Modifications of cysteine residues in the solution and membrane-associated conformations of phosphatidylinositol transfer protein have differential effects on lipid transfer activity.

The alpha isoforms of mammalian phosphatidylinositol transfer protein (PITP) contain four conserved Cys residues. In this investigation, a series of thiol-modifying reagents, both alkylating and mixed disulfide-forming, was employed to define the accessibility of these residues and to evaluate their role in protein-mediated intermembrane phospholipid transport. Isolation and analysis of chemically modified peptides and site-directed mutagenesis of each Cys residue to Ala were also performed. Soluble, membrane-associated, and denatured preparations of wild-type and mutant rat PITPs were studied. Under denaturing conditions, all four Cys residues could be detected spectrophotometrically by chemical reaction with 4,4'-dipyridyl disulfide or 5,5'-dithiobis(2-nitrobenzoate). In the native protein, two of the four Cys residues were sensitive to some but not all thiol-modifying reagents, with discrimination based on the charge and hydrophobicity of the reagent and the conformation of the protein. With the soluble conformation of PITP, achieved in the absence of phospholipid vesicles, the surface-exposed Cys(188) was chemically modified without consequence to lipid transfer activity. Cys(188) exhibited an apparent pK(a) of 7.6. The buried Cys(95), which constitutes part of the phospholipid substrate binding site, was covalently modified upon transient association of PITP with a membrane surface. The Cys-to-Ala mutations showed that neither Cys(95) nor Cys(188) was essential for lipid transfer activity. However, chemical modification of Cys(95) resulted in the loss of lipid transfer activity.

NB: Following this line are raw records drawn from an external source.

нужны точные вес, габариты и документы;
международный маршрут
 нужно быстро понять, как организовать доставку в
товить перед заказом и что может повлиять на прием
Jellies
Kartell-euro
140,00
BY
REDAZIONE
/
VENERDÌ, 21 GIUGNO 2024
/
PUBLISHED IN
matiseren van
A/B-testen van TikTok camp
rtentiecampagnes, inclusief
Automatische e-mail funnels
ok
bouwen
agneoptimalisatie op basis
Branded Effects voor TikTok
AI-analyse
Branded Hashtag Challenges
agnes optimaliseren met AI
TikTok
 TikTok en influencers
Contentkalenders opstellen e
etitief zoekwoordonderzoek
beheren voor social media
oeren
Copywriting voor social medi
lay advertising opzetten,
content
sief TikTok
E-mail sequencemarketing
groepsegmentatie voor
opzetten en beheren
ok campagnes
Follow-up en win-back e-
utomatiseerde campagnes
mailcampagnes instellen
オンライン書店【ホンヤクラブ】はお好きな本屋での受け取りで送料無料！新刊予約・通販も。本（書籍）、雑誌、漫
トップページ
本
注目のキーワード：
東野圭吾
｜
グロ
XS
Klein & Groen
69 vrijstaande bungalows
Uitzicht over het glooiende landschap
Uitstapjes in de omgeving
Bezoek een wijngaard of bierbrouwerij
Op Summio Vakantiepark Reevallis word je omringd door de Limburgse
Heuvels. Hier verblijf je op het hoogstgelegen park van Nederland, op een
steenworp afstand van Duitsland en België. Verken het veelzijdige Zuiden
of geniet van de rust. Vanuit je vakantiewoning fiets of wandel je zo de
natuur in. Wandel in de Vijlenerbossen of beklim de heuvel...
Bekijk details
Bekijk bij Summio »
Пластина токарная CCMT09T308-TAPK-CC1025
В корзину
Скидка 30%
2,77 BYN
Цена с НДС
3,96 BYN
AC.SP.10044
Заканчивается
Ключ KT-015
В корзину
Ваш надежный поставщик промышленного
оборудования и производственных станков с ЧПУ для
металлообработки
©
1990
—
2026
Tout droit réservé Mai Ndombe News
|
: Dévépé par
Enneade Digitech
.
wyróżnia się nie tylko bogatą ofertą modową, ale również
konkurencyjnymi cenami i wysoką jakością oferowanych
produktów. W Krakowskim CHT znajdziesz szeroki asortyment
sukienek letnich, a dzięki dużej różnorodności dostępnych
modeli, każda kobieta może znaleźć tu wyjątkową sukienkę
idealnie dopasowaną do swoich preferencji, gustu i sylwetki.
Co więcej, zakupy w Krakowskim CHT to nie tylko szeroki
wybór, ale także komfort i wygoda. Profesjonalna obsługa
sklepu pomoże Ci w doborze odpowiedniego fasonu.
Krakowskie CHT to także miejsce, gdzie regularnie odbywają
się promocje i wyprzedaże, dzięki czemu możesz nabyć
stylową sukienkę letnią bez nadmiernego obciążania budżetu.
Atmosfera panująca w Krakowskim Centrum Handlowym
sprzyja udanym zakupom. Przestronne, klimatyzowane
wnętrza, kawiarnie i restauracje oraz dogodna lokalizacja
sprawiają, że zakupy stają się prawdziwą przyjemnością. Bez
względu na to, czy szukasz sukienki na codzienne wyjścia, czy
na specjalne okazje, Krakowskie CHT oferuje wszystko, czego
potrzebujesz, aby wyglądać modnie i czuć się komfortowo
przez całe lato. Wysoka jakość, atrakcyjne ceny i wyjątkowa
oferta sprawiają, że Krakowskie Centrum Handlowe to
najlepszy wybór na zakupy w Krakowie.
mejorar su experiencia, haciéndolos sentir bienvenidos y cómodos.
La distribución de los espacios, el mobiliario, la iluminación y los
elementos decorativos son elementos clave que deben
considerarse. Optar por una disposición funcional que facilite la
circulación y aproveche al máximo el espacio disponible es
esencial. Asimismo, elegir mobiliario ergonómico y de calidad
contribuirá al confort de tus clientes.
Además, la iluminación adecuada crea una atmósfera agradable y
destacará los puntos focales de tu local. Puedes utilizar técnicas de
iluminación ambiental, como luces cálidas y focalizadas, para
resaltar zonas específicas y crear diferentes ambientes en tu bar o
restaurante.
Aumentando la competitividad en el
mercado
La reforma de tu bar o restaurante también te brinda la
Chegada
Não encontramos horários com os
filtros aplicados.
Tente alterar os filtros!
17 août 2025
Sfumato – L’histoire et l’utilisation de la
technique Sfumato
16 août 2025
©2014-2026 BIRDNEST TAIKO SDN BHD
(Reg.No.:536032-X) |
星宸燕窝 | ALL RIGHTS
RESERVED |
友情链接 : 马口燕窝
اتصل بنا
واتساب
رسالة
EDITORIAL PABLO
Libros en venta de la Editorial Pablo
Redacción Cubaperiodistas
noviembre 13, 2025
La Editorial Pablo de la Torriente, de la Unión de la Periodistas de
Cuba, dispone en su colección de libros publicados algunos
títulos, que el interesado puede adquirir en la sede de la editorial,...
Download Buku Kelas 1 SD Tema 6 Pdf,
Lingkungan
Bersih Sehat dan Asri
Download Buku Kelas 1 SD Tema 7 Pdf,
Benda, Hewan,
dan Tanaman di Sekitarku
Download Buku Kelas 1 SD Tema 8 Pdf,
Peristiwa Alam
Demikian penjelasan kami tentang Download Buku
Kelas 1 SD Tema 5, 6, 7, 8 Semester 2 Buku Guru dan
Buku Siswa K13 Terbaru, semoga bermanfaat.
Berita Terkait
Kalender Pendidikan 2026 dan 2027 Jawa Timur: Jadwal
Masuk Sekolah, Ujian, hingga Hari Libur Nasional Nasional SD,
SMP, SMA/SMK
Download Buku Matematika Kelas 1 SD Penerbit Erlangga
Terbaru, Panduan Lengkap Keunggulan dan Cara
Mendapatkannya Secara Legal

These results demonstrate that the Cys residues of PITP can be assigned to several different classes of chemical reactivity. Of particular interest is Cys(95), whose sulfhydryl group becomes exposed to modification in the membrane-associated conformation of PITP. Furthermore, the inhibition of PITP activity by thiol-modifying reagents is a result of steric hindrance of phospholipid substrate binding.